JS>>Yeah, that was it.

The letters of the Hebrew alphabet, actually the SEMITIC alphabet, go back many thousands of years. They grow out of some original prehistoric pictograms and the names of the letters themselves reveal what that pictogram must have been (aleph = bull; bet = house; gimmel = camel; dalet = door).

In most cases, the letters still resemble the object they are named for (aleph = a bull's head on its side; dalet = a triangular doorway; lamed = a shepherd's staff; mem = water waves).

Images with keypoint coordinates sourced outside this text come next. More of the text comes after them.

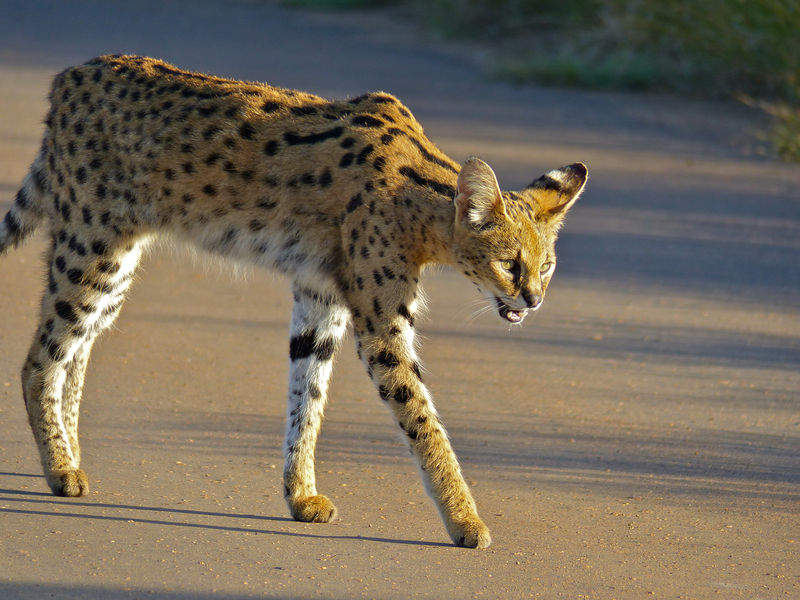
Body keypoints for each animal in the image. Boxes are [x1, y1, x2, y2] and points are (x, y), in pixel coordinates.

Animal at [1, 56, 588, 548]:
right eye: (509, 264)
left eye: (547, 267)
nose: (534, 299)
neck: (421, 210)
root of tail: (70, 75)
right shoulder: (381, 323)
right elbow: (423, 421)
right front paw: (466, 520)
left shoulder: (321, 298)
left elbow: (307, 398)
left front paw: (300, 495)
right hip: (90, 249)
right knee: (37, 359)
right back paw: (59, 467)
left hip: (116, 260)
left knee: (76, 349)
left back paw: (70, 451)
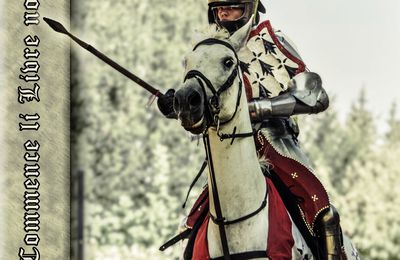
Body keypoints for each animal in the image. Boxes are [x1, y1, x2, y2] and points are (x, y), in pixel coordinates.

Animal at [173, 19, 360, 258]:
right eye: (186, 61)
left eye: (227, 62)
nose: (185, 101)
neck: (236, 223)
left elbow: (316, 98)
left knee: (327, 215)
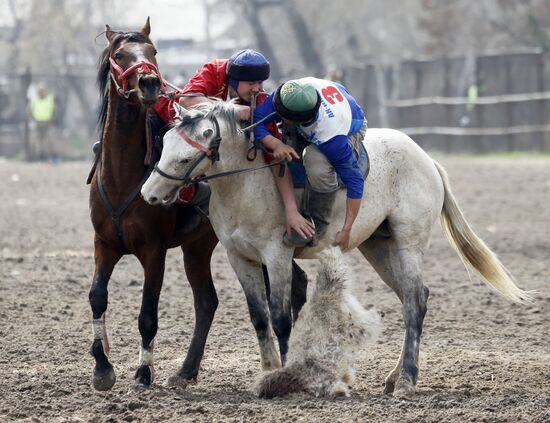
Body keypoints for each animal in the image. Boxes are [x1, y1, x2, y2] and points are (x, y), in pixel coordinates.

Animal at [90, 19, 220, 390]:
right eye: (121, 54)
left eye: (153, 51)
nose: (149, 83)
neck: (123, 176)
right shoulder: (103, 244)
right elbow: (97, 297)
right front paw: (102, 367)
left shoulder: (154, 251)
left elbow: (147, 314)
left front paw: (144, 373)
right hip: (197, 247)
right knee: (206, 302)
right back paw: (187, 370)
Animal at [140, 102, 532, 398]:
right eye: (165, 144)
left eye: (184, 157)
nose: (149, 195)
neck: (248, 181)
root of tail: (425, 158)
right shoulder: (241, 259)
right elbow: (259, 318)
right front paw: (267, 371)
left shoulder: (276, 256)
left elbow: (281, 318)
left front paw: (285, 377)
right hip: (379, 248)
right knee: (413, 298)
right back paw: (396, 376)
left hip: (408, 244)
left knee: (414, 302)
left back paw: (407, 380)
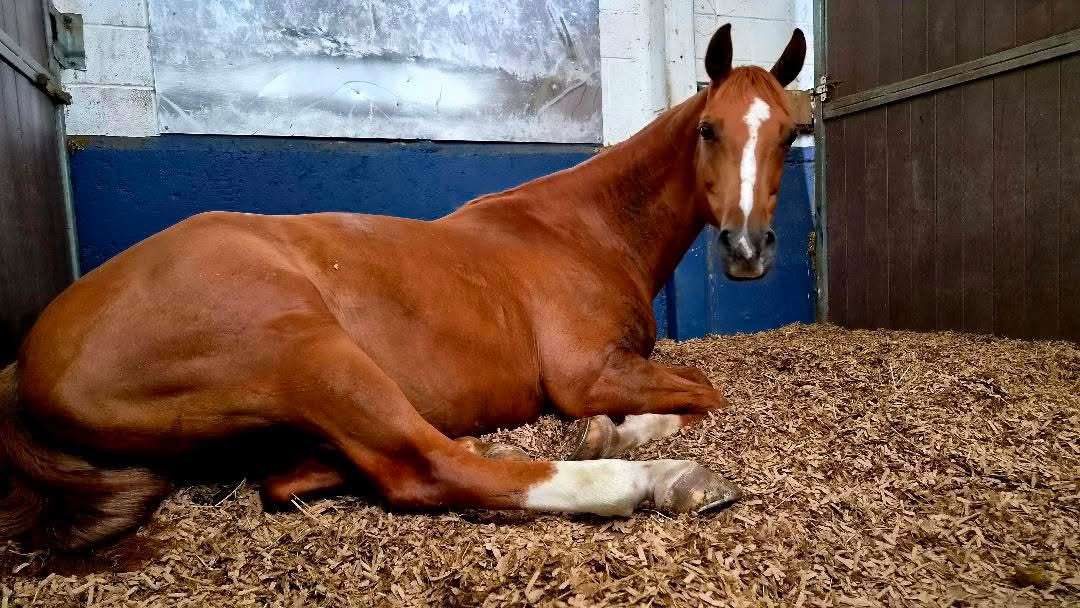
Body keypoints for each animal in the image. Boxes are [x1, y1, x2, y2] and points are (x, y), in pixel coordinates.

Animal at [0, 24, 805, 551]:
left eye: (788, 136)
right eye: (708, 129)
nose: (745, 250)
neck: (585, 229)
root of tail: (28, 359)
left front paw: (611, 430)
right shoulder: (587, 374)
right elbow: (705, 389)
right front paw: (615, 437)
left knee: (302, 476)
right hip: (311, 354)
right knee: (430, 467)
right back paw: (646, 482)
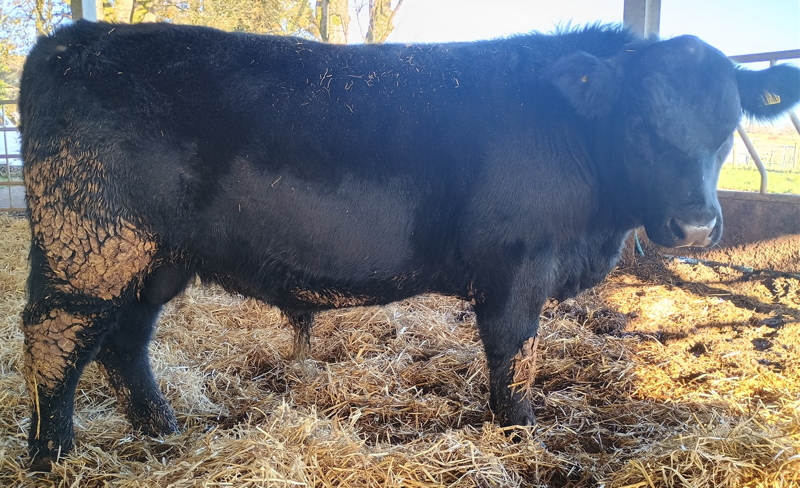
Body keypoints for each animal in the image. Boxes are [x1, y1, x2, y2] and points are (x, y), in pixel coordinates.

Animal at [18, 20, 800, 470]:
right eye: (640, 123)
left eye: (727, 124)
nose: (696, 226)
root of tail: (74, 36)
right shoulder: (517, 269)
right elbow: (514, 364)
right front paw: (522, 442)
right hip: (88, 242)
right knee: (52, 341)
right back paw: (51, 457)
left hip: (152, 258)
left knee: (123, 341)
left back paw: (163, 430)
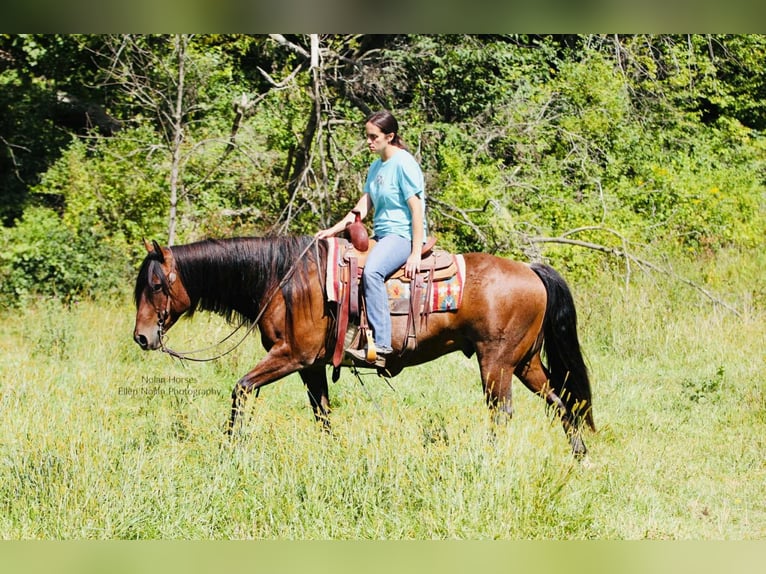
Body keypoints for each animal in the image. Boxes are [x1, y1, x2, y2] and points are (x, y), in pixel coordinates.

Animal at [133, 236, 595, 457]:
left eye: (155, 285)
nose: (142, 336)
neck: (285, 281)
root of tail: (531, 271)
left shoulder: (291, 356)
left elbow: (241, 388)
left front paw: (229, 446)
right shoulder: (311, 365)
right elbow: (322, 412)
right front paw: (333, 452)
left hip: (496, 363)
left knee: (502, 412)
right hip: (524, 362)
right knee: (562, 402)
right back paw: (580, 456)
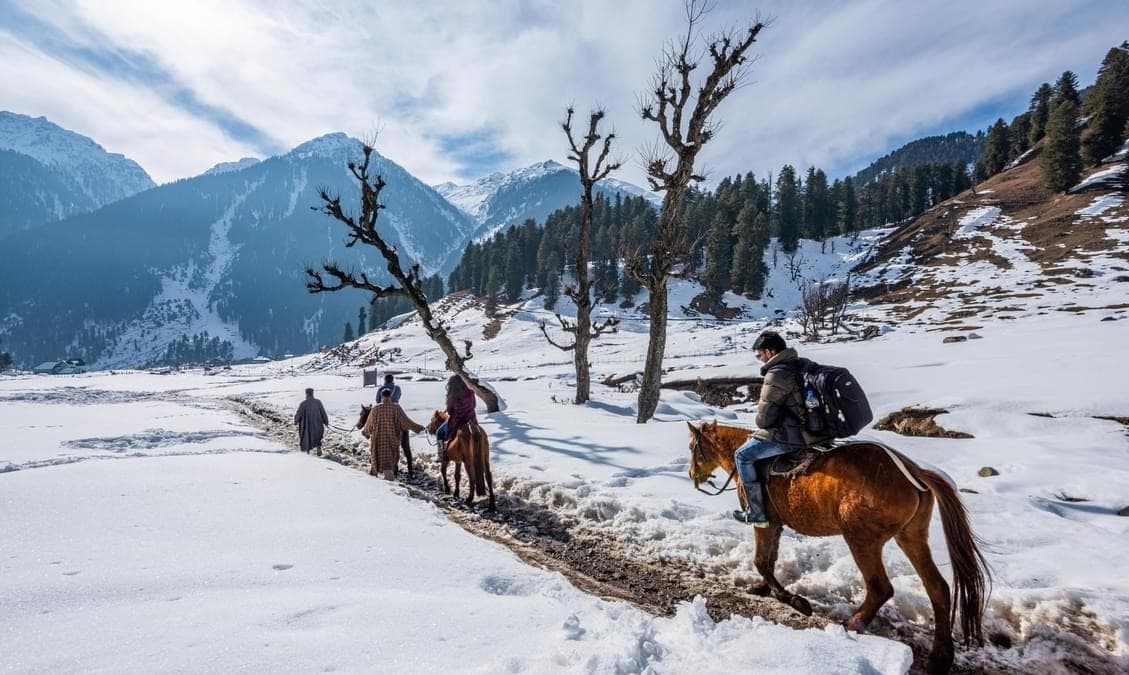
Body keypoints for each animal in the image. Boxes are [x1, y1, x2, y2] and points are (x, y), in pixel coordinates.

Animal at [687, 420, 989, 675]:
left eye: (692, 447)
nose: (692, 474)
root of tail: (914, 472)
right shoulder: (776, 525)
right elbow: (768, 559)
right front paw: (763, 589)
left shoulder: (764, 522)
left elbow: (761, 561)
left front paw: (793, 599)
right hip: (911, 537)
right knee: (938, 588)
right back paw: (941, 657)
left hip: (862, 539)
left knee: (881, 587)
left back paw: (854, 624)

There was much historical interaction between the Phoenicians and the northern Israelites. The Phoenicians spread out into Europe and gave the SEMITIC alphabet to the Greeks (actually the ancient Aegean ancestors of the Greeks). The Greeks used the letters to fit their own speech patterns. The Semites used only consonants. The Greeks took some of those consonants for which their was not phonological equivalent in their language, and used them as vowels. Thus the Hebrew ALEF (Greek ALFA) became "a"; the Hebrew CHET (Greek ETA) became "e"; etc. The Semites wrote their alphabet from right to left because before paper and ink were used, stone and clay and some piercing instrument were used. If a person held the chisel in his left hand, he held the hammer in his right, and chiselled towards the left. The Greeks took this alphabet and also wrote from right to left (very early Greek manuscripts). Later, when ink and paper were used, the direction was Left to right in order not to smudge the ink.

The Romans got the alphabet from the Greeks. The Latin alphabet is really nothing else than a Roman reworking of the Greek. As the Greeks had done with the Hebrew letters, so the Romans threw away letters that they could not use phonologically, and reworked others.

One can look at the Latin alphabet and still see many similarities between thiese letters and the Semitic forebears, more prominently "m", "k", "q", "r", "t", as well as others.

For English speaking peoples, the Hebrew alphabet is the easiest of the current Semitic scripts to learn. There are only 22 letters as opposed to the 26 of the Latin alphabet. Unlike Arabic, each letter is discrete and easily recognizable. The grammar is also the simplest for English speakers to master. After all, it is God's language.